1. ## e^{y}+e^{-y}\leq 2

$\displaystyle e^{y}+e^{-y}\leq 2$

I am struggling to solve this inequality.

I do know $\displaystyle [0,x] \ x\in\mathbb{R}$

From guessing and checking, I know $\displaystyle \displaystyle x<\frac{1}{10}$

2. Originally Posted by dwsmith
$\displaystyle e^{y}+e^{-y}\leq 2$

I am struggling to solve this inequality.

I do know $\displaystyle [0,x] \ x\in\mathbb{R}$ Mr F says: Why are you using y above but x here and below?
From guessing and checking, I know $\displaystyle \displaystyle x<\frac{1}{10}$
First draw a graph of $\displaystyle w = e^{y}+e^{-y}$ - it has a turning point at (0, 2) and the shape appears parabolic (it's not a parabola of course, it's a cosh function).

So your job is simply to solve $\displaystyle 2 = e^{y}+e^{-y}$:

$\displaystyle 2 = e^{y}+e^{-y}$

$\displaystyle \Rightarrow 2 e^y = (e^{y})^2 + 1$

$\displaystyle \Rightarrow (e^{y})^2 - 2 e^y + 1 = 0$

Solve this quadratic for $\displaystyle e^y$ (reject one of the solutions for obvious reasons) and hence solve for y. Now use the graph you drew to solve the given inequality.

3. Originally Posted by mr fantastic
First draw a graph of $\displaystyle w = e^{y}+e^{-y}$ - it has a turning point at (0, 2) and the shape appears parabolic (it's not a parabola of course, it's a cosh function).

So your job is simply to solve $\displaystyle 2 = e^{y}+e^{-y}$:

$\displaystyle 2 = e^{y}+e^{-y}$

$\displaystyle \Rightarrow 2 e^y = (e^{y})^2 + 1$

$\displaystyle \Rightarrow (e^{y})^2 - 2 e^y + 1 = 0$

Solve this quadratic for $\displaystyle e^y$ (reject one of the solutions for obvious reasons) and hence solve for y. Now use the graph you drew to solve the given inequality.
Adding to Mr F's very useful post, now you have a quadratic inequality in $\displaystyle \displaystyle e^y$. Quadratic inequalities are easiest solved by completing the square.

4. $\displaystyle e^{2y}-2e^y+1=(e^y-1)^2=0$

So the answer is just 0?

5. Originally Posted by dwsmith
$\displaystyle e^{2y}-2e^y+1=(e^y-1)^2=0$

So the answer is just 0?
Remember that you are trying to solve $\displaystyle \displaystyle e^{2y} - 2e^y + 1 \leq 0$, not $\displaystyle \displaystyle e^{2y} - 2ey + 1 = 0$...

• _TASK REQUIREMENTS_:
(a) Repeat the passage of the inequality thread starting at "Remember that you" and ending at "2ey + 1 = 0$...".
(b) In the thread about the exponential inequality, at what point does the reply say the graph of w has its turning point?
The data that comes next has no connection to the thread about the exponential inequality.

• _RECORDS PROVIDED_:
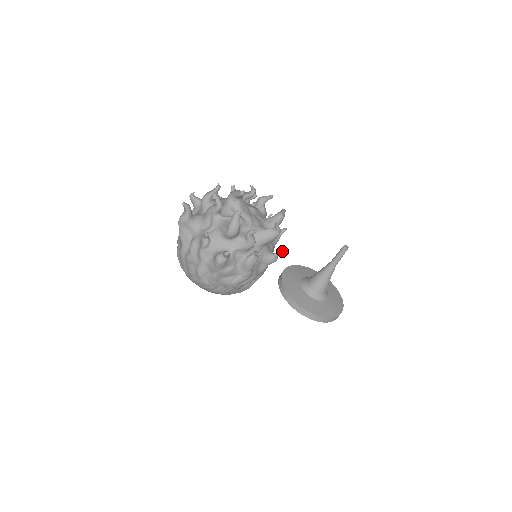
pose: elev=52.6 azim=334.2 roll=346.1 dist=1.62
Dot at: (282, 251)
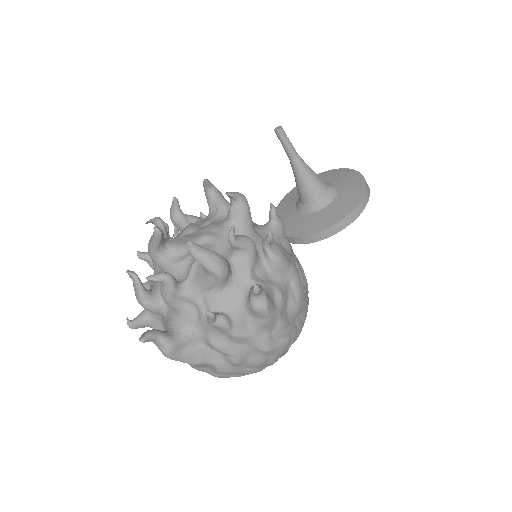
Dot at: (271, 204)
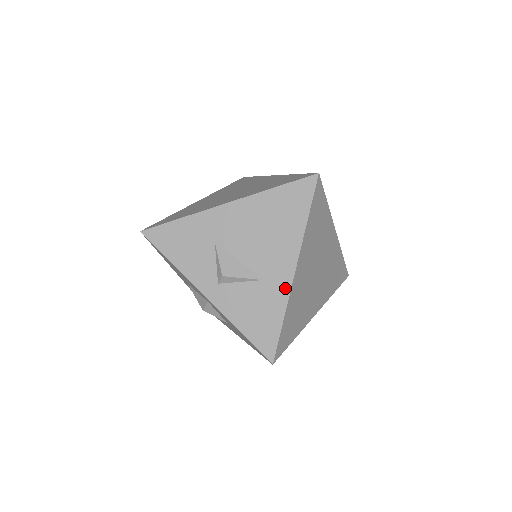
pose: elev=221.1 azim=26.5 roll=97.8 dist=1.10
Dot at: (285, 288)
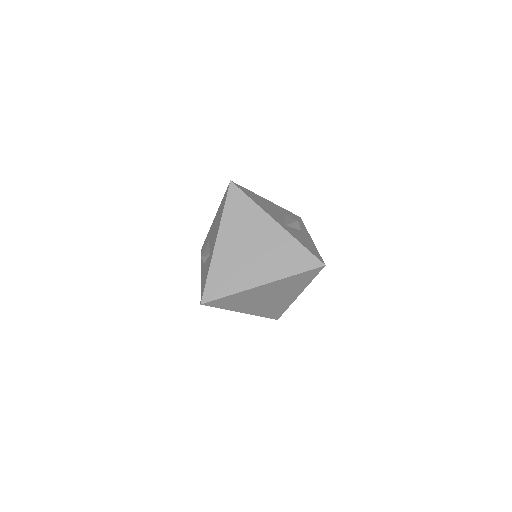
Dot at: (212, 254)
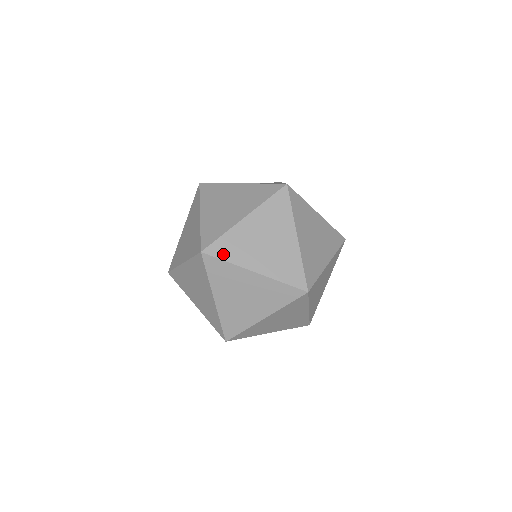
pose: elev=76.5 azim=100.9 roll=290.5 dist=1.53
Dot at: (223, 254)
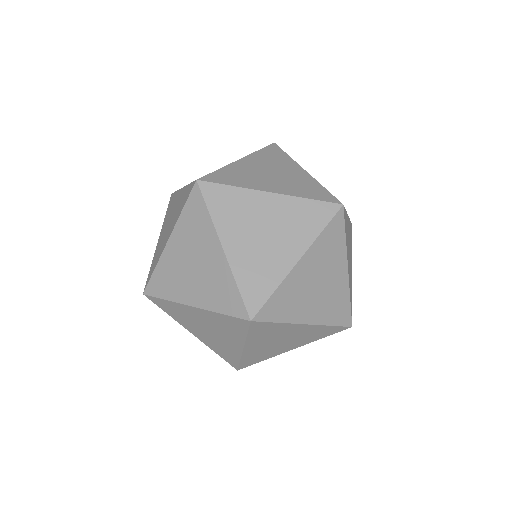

• _RESPONSES TO THE TASKS_:
(a)
Remember that you are trying to solve $\displaystyle \displaystyle e^{2y} - 2e^y + 1 \leq 0$, not $\displaystyle \displaystyle e^{2y} - 2ey + 1 = 0$...

(b) At (0, 2).